WHAT YOU WILL DO: Entries below include pictures. Output exactly the lines from the one with "Task: Dump the" down to the one with "Input: one rendered", both ends included, and leave the pictures out.

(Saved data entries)

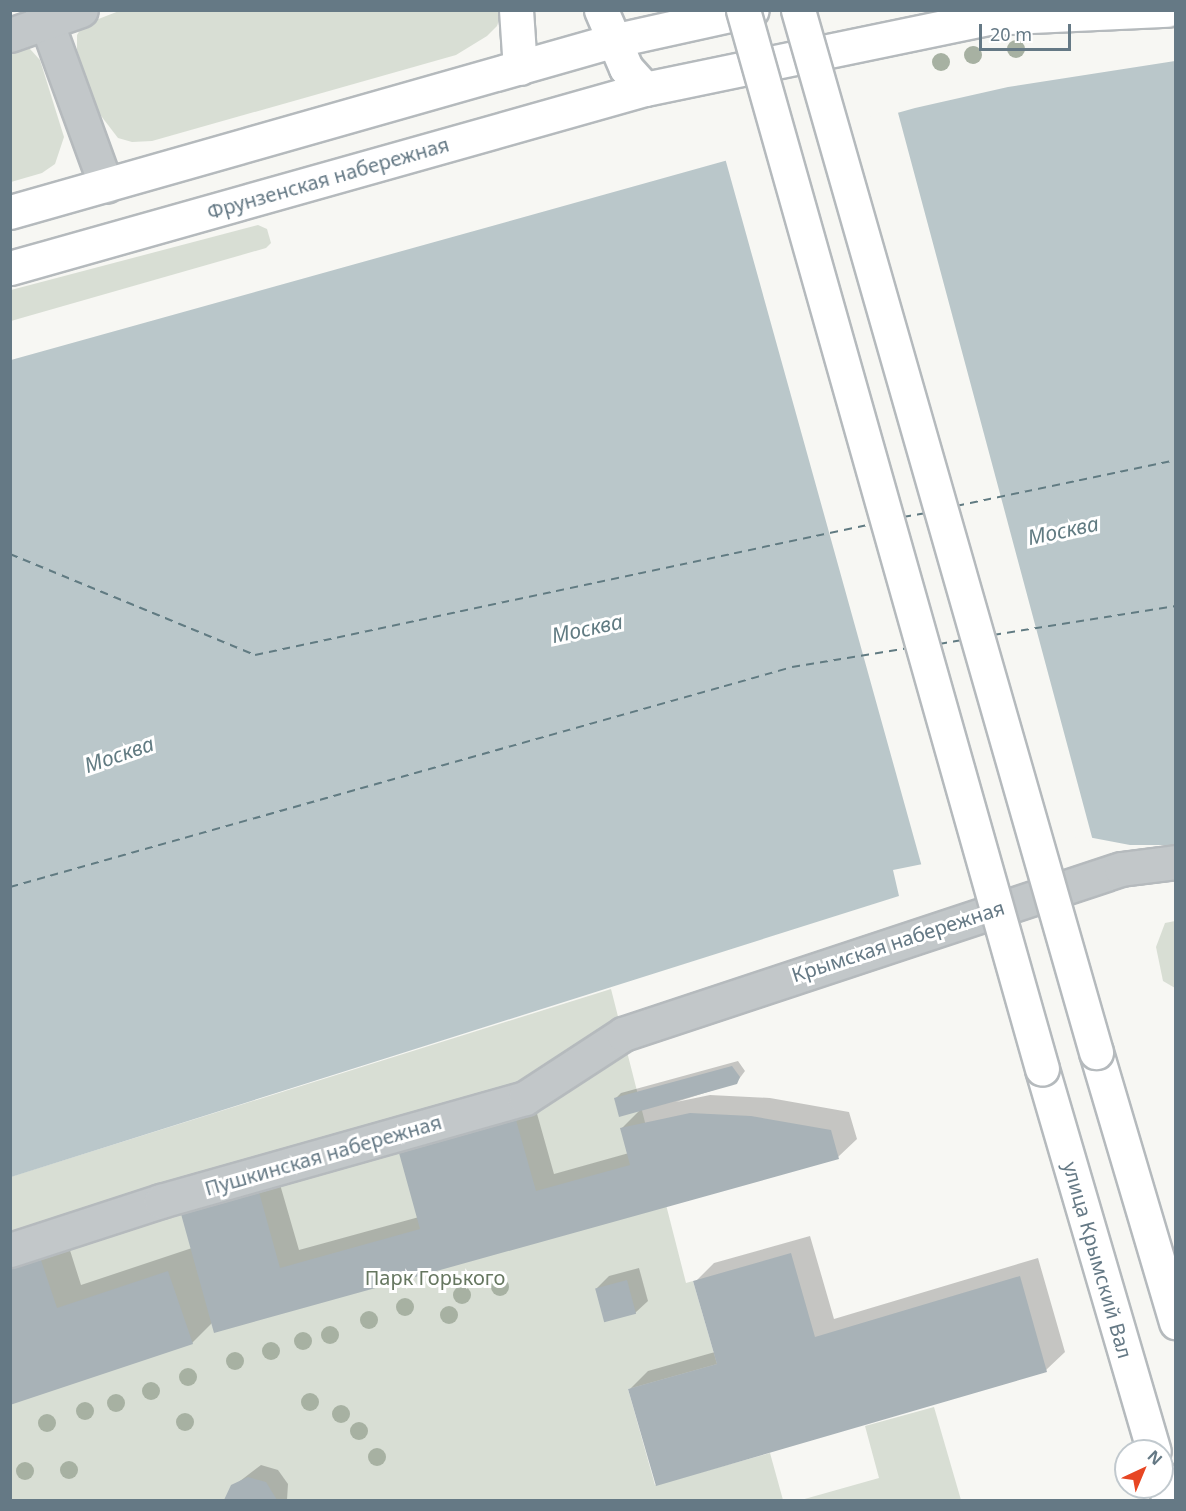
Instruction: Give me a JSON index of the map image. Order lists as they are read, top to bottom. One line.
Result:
{"streets":{"main road":["Фрунзенская набережная","улица Крымский Вал"],"street":["Крымская набережная","Пушкинская набережная"]},"crossings":[["Крымская набережная","Пушкинская набережная"]],"water":["Москва"],"parks":["Парк Горького"],"scale_bar":"20 m","north":"top right"}
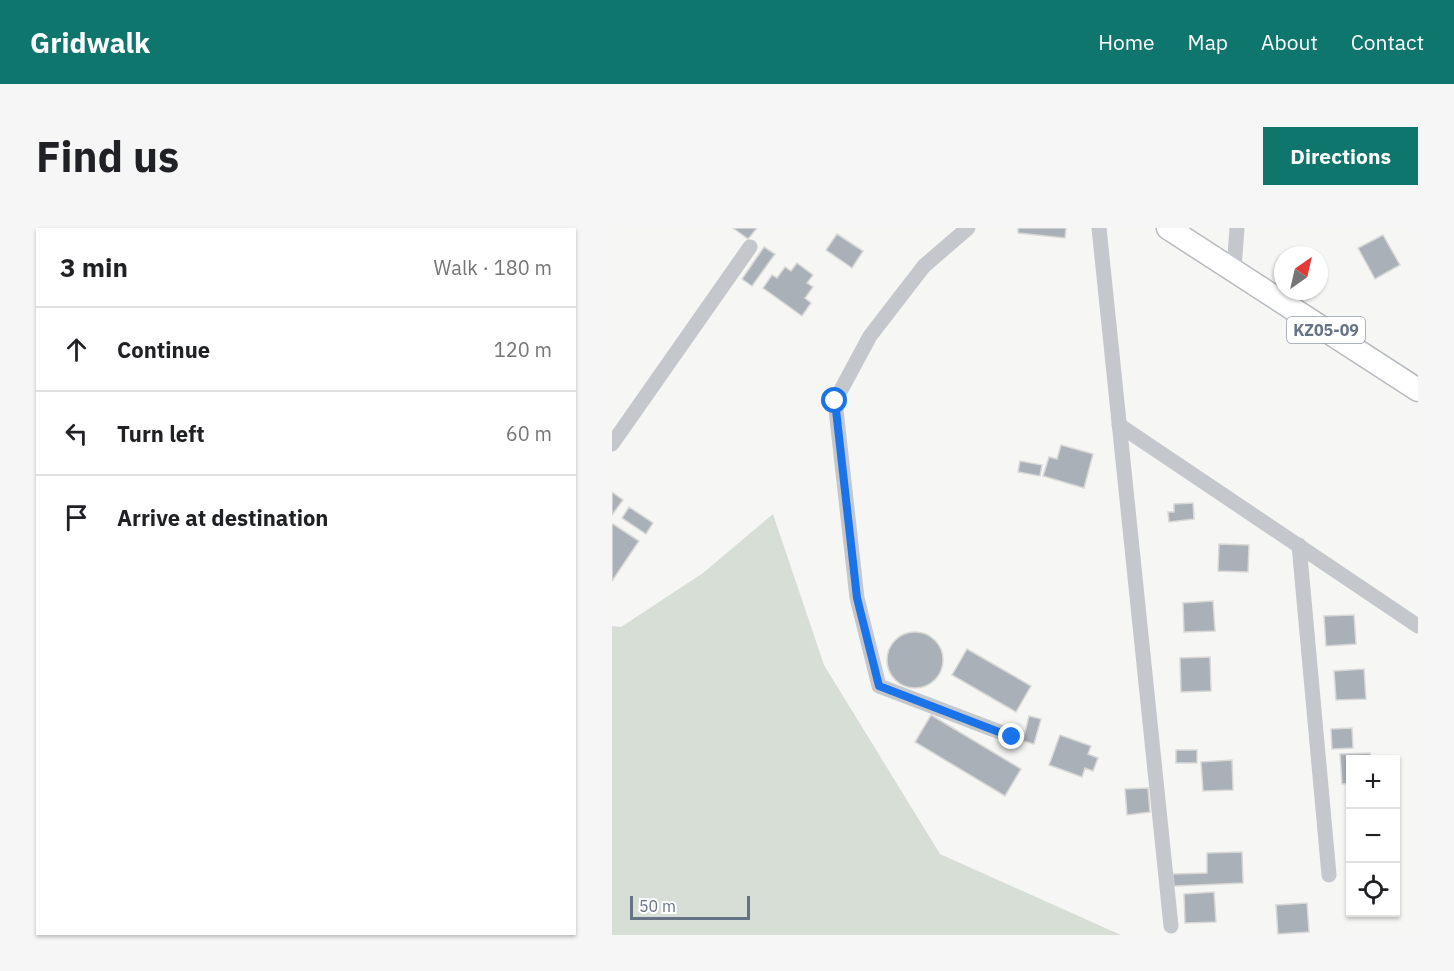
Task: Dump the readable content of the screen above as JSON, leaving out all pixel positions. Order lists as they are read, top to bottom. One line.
{"streets":{"main road":["KZ05-09"]},"scale_bar":"50 m","north":"top right","page":{"header":"Gridwalk","nav":["Home","Map","About","Contact"],"buttons":"Directions","title":"Find us","heading":["3 min","Walk · 180 m"],"list":[["Continue","120 m"],["Turn left","60 m"],"Arrive at destination"],"map_buttons":["+","−"],"scale":"50 m"}}
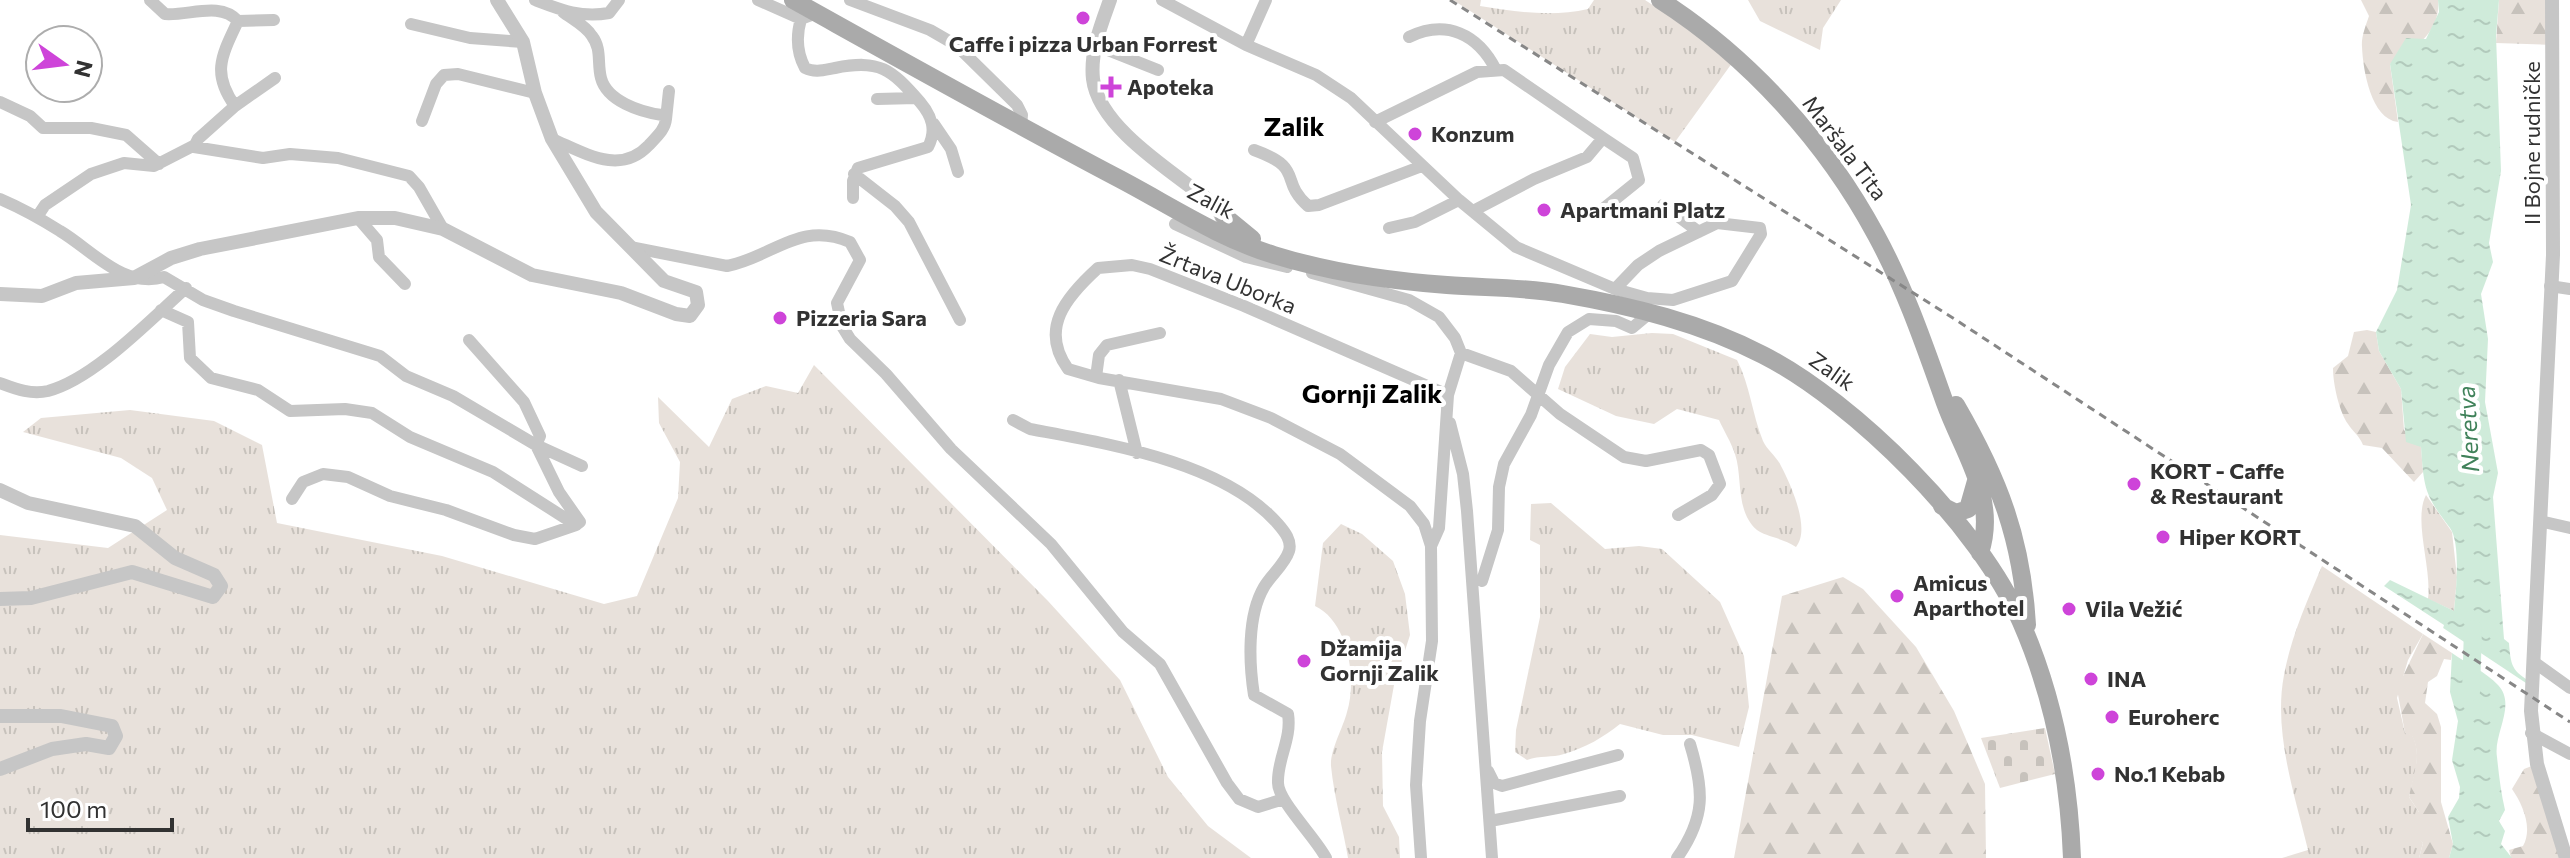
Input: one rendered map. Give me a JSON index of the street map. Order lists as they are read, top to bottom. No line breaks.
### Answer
{"streets":{"main road":["Maršala Tita","Zalik"],"street":["II Bojne rudničke","Žrtava Uborka"]},"crossings":[["Maršala Tita","Zalik"],["Zalik","Žrtava Uborka"]],"districts":["Zalik","Gornji Zalik"],"water":["Neretva"],"places":{"other":["Caffe i pizza Urban Forrest","Konzum","Apartmani Platz","Pizzeria Sara","KORT - Caffe & Restaurant","Hiper KORT","Amicus Aparthotel","Vila Vežić","Džamija Gornji Zalik","INA","Euroherc","No.1 Kebab"],"health":["Apoteka"]},"scale_bar":"100 m","north":"right"}
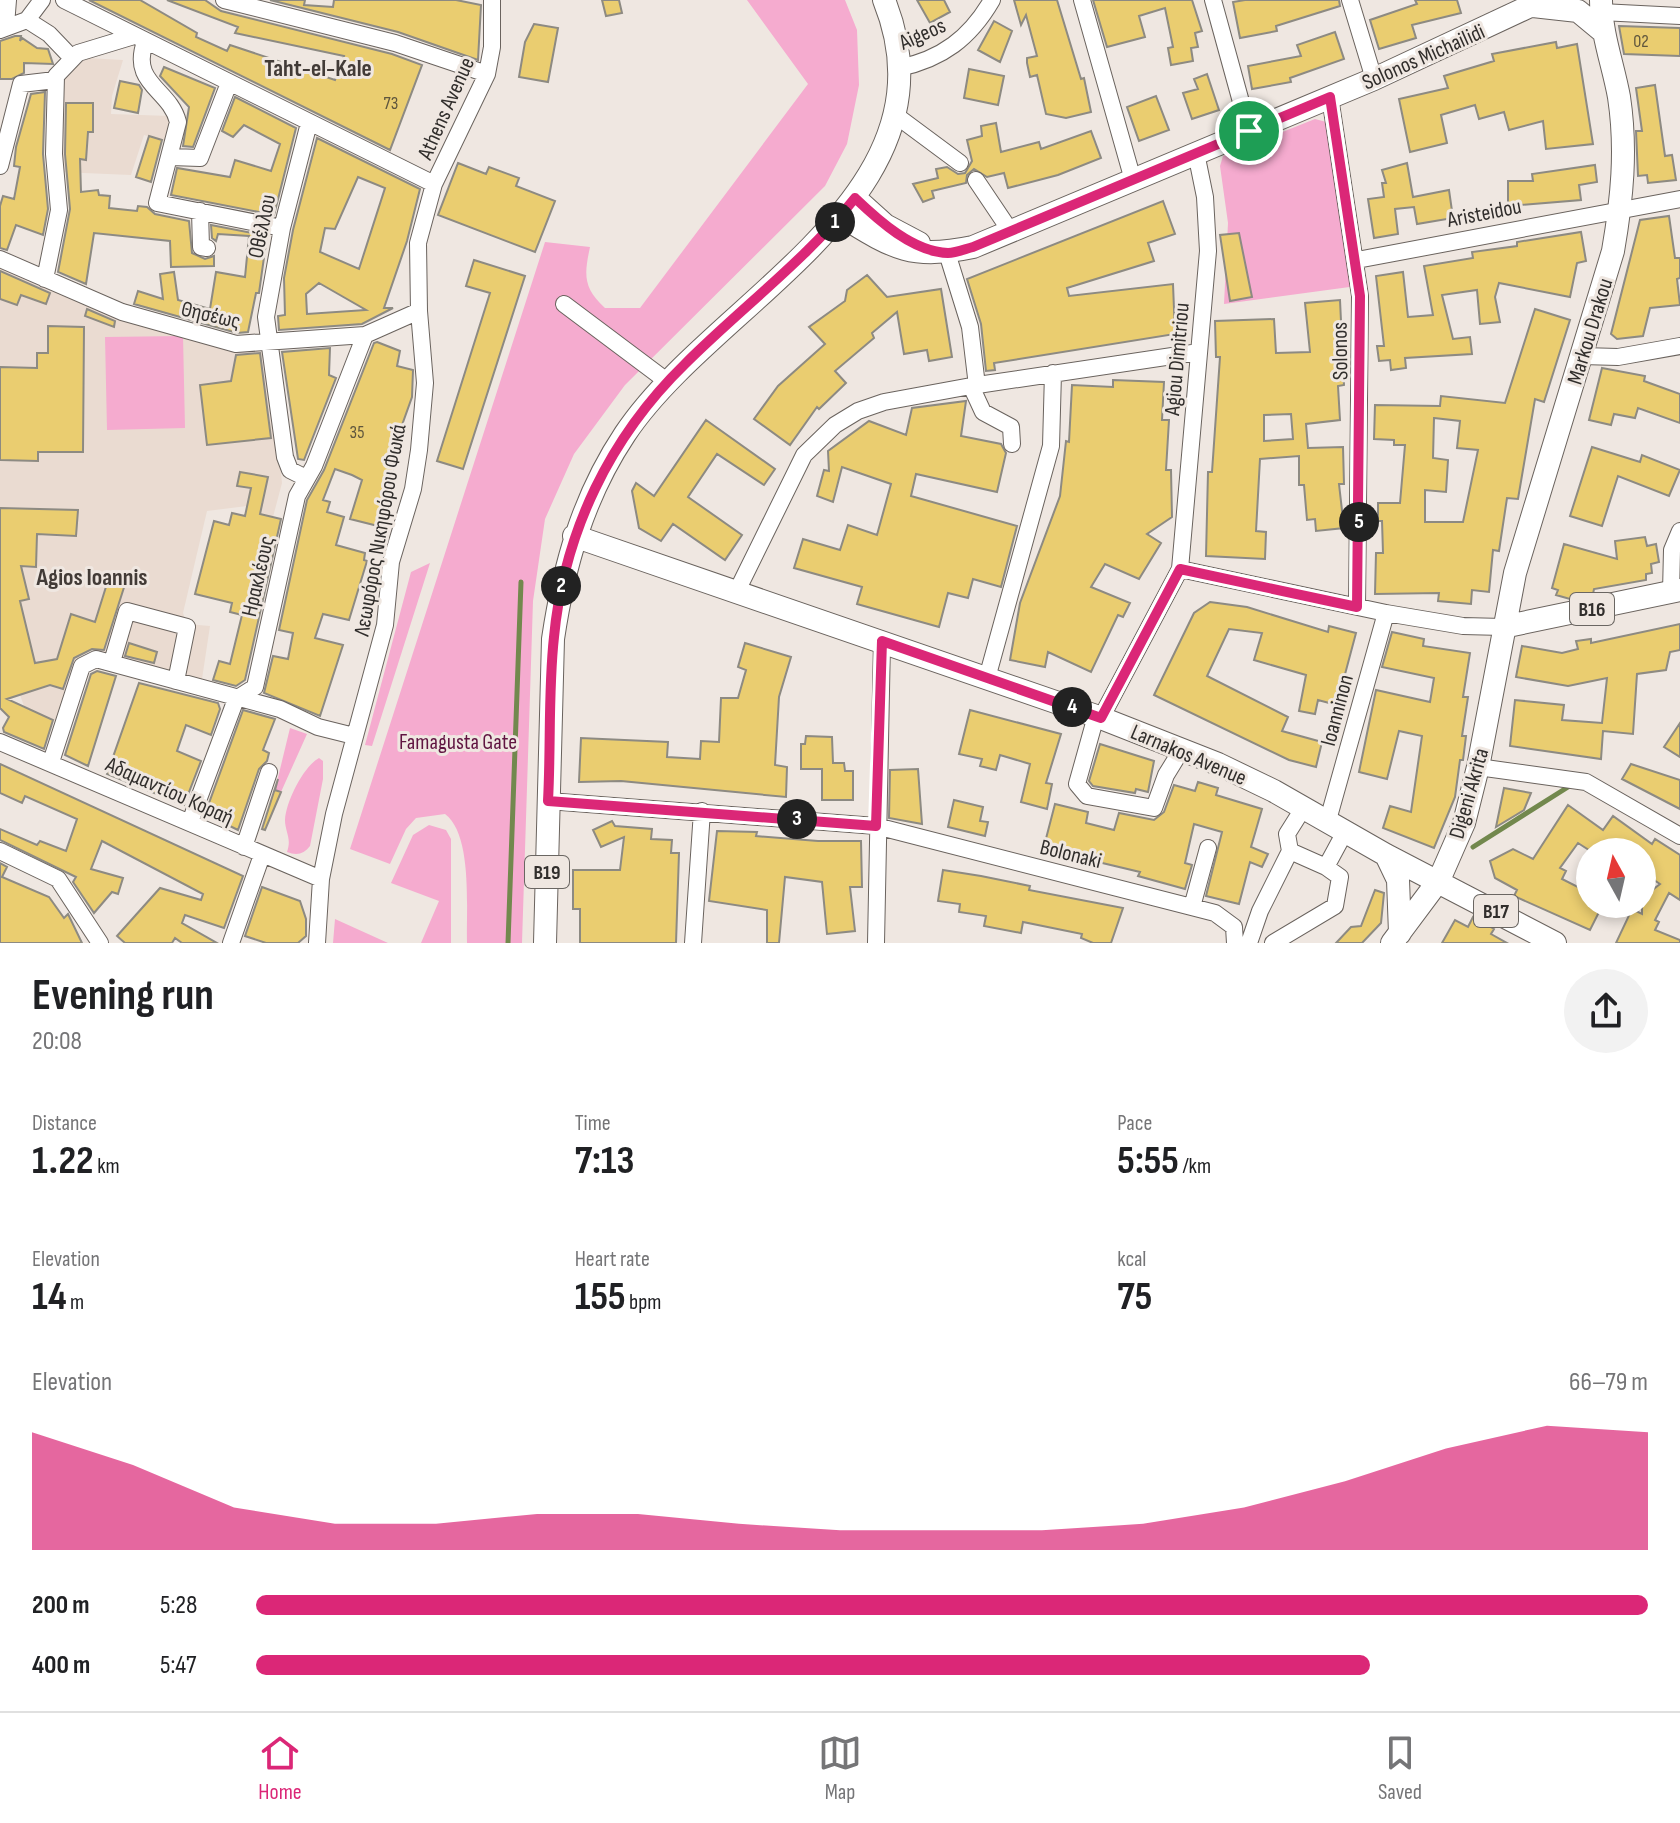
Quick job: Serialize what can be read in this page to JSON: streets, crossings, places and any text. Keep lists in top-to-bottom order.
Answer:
{
  "streets": {
    "main road": [
      "Solonos Michailidi",
      "Markou Drakou",
      "B16",
      "Larnakos Avenue",
      "Digeni Akrita",
      "B19",
      "B17"
    ],
    "street": [
      "Aigeos",
      "Athens Avenue",
      "Aristeidou",
      "Οθέλλου",
      "Θησέως",
      "Solonos",
      "Agiou Dimitriou",
      "Λεωφόρος Νικηφόρου Φωκά",
      "Ηρακλέους",
      "Ioanninon",
      "Αδαμαντίου Κοραή",
      "Bolonaki"
    ]
  },
  "crossings": [
    ["Aigeos", "B19"],
    ["Solonos Michailidi", "Solonos"],
    ["Solonos Michailidi", "Agiou Dimitriou"],
    ["Athens Avenue", "Λεωφόρος Νικηφόρου Φωκά"],
    ["Aristeidou", "Markou Drakou"],
    ["Aristeidou", "Solonos"],
    ["Οθέλλου", "Θησέως"],
    ["Οθέλλου", "Ηρακλέους"],
    ["Θησέως", "Λεωφόρος Νικηφόρου Φωκά"],
    ["Θησέως", "Ηρακλέους"],
    ["Markou Drakou", "B16"],
    ["Markou Drakou", "Digeni Akrita"],
    ["Solonos", "B16"],
    ["Agiou Dimitriou", "B16"],
    ["Λεωφόρος Νικηφόρου Φωκά", "Αδαμαντίου Κοραή"],
    ["Ηρακλέους", "Αδαμαντίου Κοραή"],
    ["B16", "Ioanninon"],
    ["B16", "Digeni Akrita"],
    ["Ioanninon", "Larnakos Avenue"],
    ["Larnakos Avenue", "Digeni Akrita"],
    ["Larnakos Avenue", "B19"],
    ["Bolonaki", "B19"]
  ],
  "districts": ["Taht-el-Kale", "Agios Ioannis"],
  "parks": ["Famagusta Gate"],
  "house_numbers": ["02", "73", "35"],
  "north": "top",
  "page": {
    "pins": [
      "1",
      "5",
      "2",
      "4",
      "3"
    ],
    "heading": ["Evening run", "20:08"],
    "stats": [
      ["Distance", "1.22 km"],
      ["Time", "7:13"],
      ["Pace", "5:55 /km"],
      ["Elevation", "14 m"],
      ["Heart rate", "155 bpm"],
      ["kcal", "75"]
    ],
    "chart": ["Elevation", "66–79 m"],
    "list": [
      {
        "name": "200 m",
        "note": "5:28"
      },
      {
        "name": "400 m",
        "note": "5:47"
      }
    ],
    "tabs": ["Home", "Map", "Saved"]
  }
}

FINAL ANSWER:
Task: Dump the readable content of the screen above as JSON, leaving out all pixel positions. Order lists as they are read, top to bottom. One line.
{"streets":{"main road":["KZ05-09"]},"scale_bar":"50 m","north":"top right","page":{"header":"Gridwalk","nav":["Home","Map","About","Contact"],"buttons":"Directions","title":"Find us","heading":["3 min","Walk · 180 m"],"list":[["Continue","120 m"],["Turn left","60 m"],"Arrive at destination"],"map_buttons":["+","−"],"scale":"50 m"}}
Input: one rendered map. Give me a JSON index of the street map. Order lists as they are read, top to bottom. No line breaks.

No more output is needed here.